Według teorii Freuda skłonność do agresji tkwi potencjonalnie w każdym organizmie, a frustracja sprzyja jej ujawnieniu. Frustrację może powodować m.in. gniew, cierpienie. Ponadto zdaniem badaczy, m.in. amerykańskiego psychologa Johna Dollarda, blokada zaspokojenia potrzeby wyzwala agresję. W praktyce ochrony zdrowia przejawia się to często tak, że pacjent ma potrzebę uzyskania konkretnego świadczenia zdrowotnego, której nie może z różnych względów (zarówno obiektywnych, jak i subiektywnych) zaspokoić, np. uzyskać porady specjalisty w danym dniu lub skierowania na badanie. Z tego powodu staje się agresywny wobec personelu medycznego.

Kolejna popularna teoria to teoria prowokacji i odwetu. Jej autorzy uważają, że gdy spotykamy się z agresywnym zachowaniem, budzi się w nas pragnienie odwetu. W praktyce agresja pacjenta, np. jego krzyk, staje się reakcją na zachowanie lekarza, który uprzednio krzyczał na pacjenta.

Powszechnie przyjmuje się istnienie dwóch sposobów walki z zachowaniami agresywnymi, tj. rozładowanie napięcia oraz karanie. Karanie agresji to najczęściej stosowany sposób zmniejszający to zjawisko. Ponadto należy tworzyć środowisko fizyczne i społeczne ograniczające możliwość agresywnego zachowania (np. brak natłoku pacjentów, zapisy na godziny, dokładne informacje o udzielanych świadczeniach).

Agresja fizyczna wobec personelu medycznego może spowodować konsekwencje prawne dla agresora. Agresor może zostać pociągnięty do odpowiedzialności prawnej, zarówno karnej, jak i cywilnej.

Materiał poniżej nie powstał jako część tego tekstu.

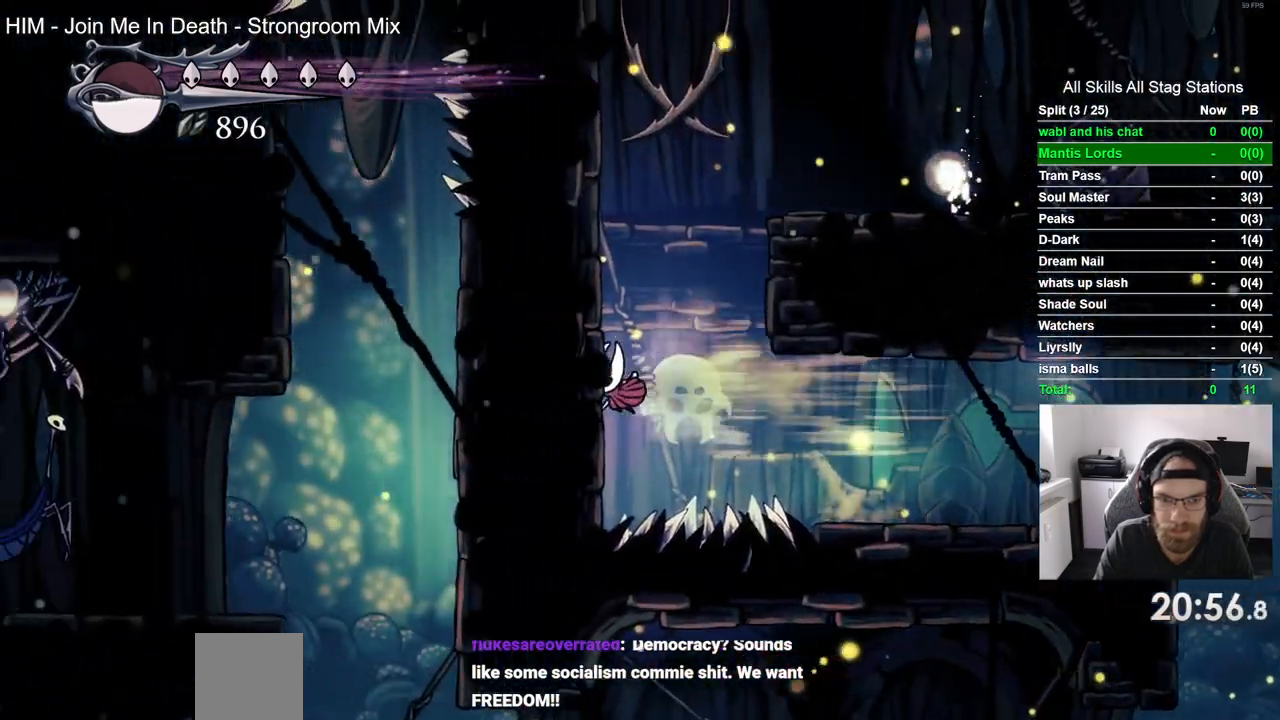
{"buttons": ["CROSS", "DPAD_RIGHT"], "left_stick": "center", "right_stick": "center"}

Jak zapobiegać aktom przemocy wobec lekarzy? W USA i w krajach Europy Zachodniej w placówkach ochrony zdrowia montuje się kamery, zatrudnia więcej pracowników ochrony i prowadzi szkolenia dla personelu (szczególnie psychologiczne, ale też z samoobrony), jak radzić sobie w sytuacjach zagrożenia. Te rozwiązania wprowadza coraz więcej pracodawców. Ponadto należy prowadzić w placówkach ochrony zdrowia rejestry zdarzeń, a także ustalić i wdrożyć strategię prewencji w organizacji oraz procedury postępowania z agresywnymi pacjentami. Przede wszystkim należy zacząć od opracowania w podmiotach leczniczych procedur prewencji i działania wobec agresywnych pacjentów a jednocześnie szkolić personel medyczny.

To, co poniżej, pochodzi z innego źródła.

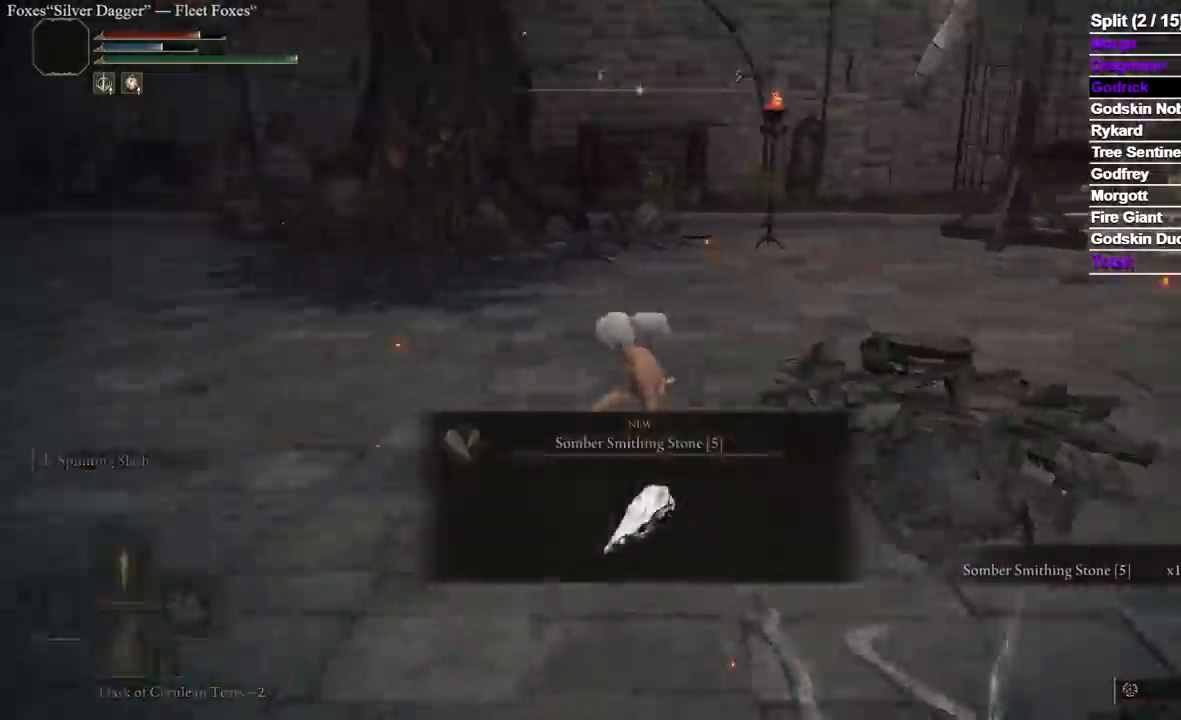
Gameplay with a controller (Xbox layout); each line is a JSON object with the inputs held at the frame after it (dt_ms = milliseconds from this image to that frame). "events" lists button and stick changes between this image and that frame as [ms after this image, input, new state], when the widget could be followed in between. Not read: START.
{"dt_ms": 500, "buttons": ["B"], "left_stick": "up", "right_stick": "center", "events": [[17, "Y", "down"], [150, "Y", "up"], [167, "left_stick", "up-left"], [433, "left_stick", "up"], [483, "right_stick", "center"], [500, "B", "down"]]}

Agresja fizyczna jako przestępstwo

Agresor może być sprawcą przestępstwa i jako taki ponosić odpowiedzialność karną. Odpowiedzialność karna to odpowiedzialność sprawcy czynu zabronionego pod groźbą kary przez ustawę obowiązującą w czasie jego popełnienia. Przestępstwo jest to zawiniony czyn (tj. działanie lub zaniechanie człowieka), który jest społecznie szkodliwy i zabroniony pod groźbą kary przez ustawę obowiązującą w czasie jego popełnienia. Czynem zabronionym jest zachowanie o znamionach określonych w ustawie karnej (czyli Kodeksie karnym z 1997 roku). Na zasadach określonych w Kodeksie karnym odpowiada ten, kto popełnia czyn zabroniony generalnie po ukończeniu 17 lat.

Jeżeli chodzi o odpowiedzialność karną agresora w przypadku agresji fizycznej, to najczęściej dochodzi do popełnienia przestępstwa z art. 217 Kodeksu karnego (naruszenie nietykalności cielesnej) lub art. 157 (średnie lub lekkie uszkodzenie ciała), a w skrajnych przypadkach z art. 156 Kodeksu karnego (ciężkie uszkodzenie ciała).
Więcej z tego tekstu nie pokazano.